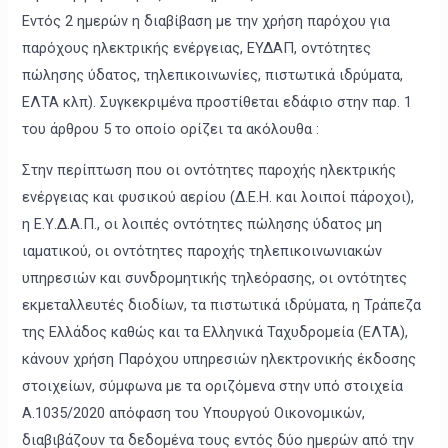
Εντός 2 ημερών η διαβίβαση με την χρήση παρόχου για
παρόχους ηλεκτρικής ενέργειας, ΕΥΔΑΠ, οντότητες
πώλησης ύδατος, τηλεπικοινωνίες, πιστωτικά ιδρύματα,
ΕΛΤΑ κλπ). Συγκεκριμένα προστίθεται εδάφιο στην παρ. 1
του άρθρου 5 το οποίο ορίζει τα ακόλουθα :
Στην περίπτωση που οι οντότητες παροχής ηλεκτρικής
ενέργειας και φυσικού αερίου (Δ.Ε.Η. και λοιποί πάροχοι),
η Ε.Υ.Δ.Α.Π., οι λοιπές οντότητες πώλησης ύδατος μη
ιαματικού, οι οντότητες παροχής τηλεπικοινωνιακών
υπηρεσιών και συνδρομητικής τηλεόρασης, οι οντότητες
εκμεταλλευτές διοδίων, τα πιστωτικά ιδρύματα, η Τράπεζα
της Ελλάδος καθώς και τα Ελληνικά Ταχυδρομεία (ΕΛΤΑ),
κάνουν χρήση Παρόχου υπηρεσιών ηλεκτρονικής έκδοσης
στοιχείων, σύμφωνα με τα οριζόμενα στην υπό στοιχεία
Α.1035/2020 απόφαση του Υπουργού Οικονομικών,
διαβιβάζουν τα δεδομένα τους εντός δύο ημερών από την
--
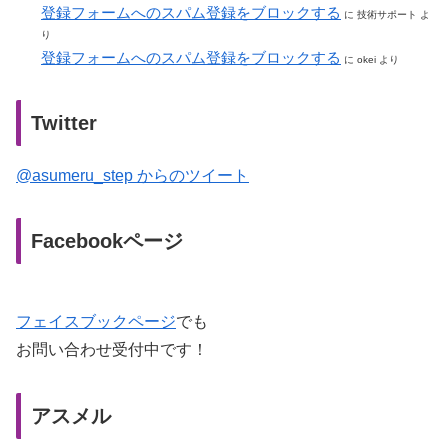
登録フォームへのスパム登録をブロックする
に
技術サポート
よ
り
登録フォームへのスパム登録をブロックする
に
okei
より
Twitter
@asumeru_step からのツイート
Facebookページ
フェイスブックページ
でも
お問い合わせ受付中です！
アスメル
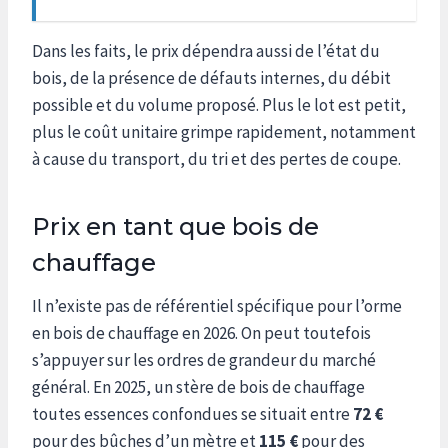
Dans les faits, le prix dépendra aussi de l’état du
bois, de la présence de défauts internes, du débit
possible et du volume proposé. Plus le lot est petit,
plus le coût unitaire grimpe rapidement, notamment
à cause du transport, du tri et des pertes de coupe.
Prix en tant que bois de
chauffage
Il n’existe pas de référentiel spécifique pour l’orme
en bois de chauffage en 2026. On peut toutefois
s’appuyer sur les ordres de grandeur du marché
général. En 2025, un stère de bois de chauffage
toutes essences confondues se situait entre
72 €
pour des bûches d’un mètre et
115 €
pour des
==
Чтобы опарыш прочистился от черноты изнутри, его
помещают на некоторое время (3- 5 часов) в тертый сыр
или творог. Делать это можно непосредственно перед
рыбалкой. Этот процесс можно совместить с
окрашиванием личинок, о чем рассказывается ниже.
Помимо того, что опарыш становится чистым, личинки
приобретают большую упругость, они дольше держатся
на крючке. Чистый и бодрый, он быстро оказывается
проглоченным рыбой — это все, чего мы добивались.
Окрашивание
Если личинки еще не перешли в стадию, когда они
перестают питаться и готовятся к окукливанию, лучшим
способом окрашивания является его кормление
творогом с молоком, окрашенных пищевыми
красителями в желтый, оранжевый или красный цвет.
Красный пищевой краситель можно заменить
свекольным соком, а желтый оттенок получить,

--- EXERCISE GOAL ---
Your answer should consist solely of the lines above from the line with "στοιχείων, σύμφωνα με" to the line with "διαβιβάζουν τα δεδομένα", both included, reproduced exactly.

--- OUTPUT FOR THIS EXERCISE ---
στοιχείων, σύμφωνα με τα οριζόμενα στην υπό στοιχεία
Α.1035/2020 απόφαση του Υπουργού Οικονομικών,
διαβιβάζουν τα δεδομένα τους εντός δύο ημερών από την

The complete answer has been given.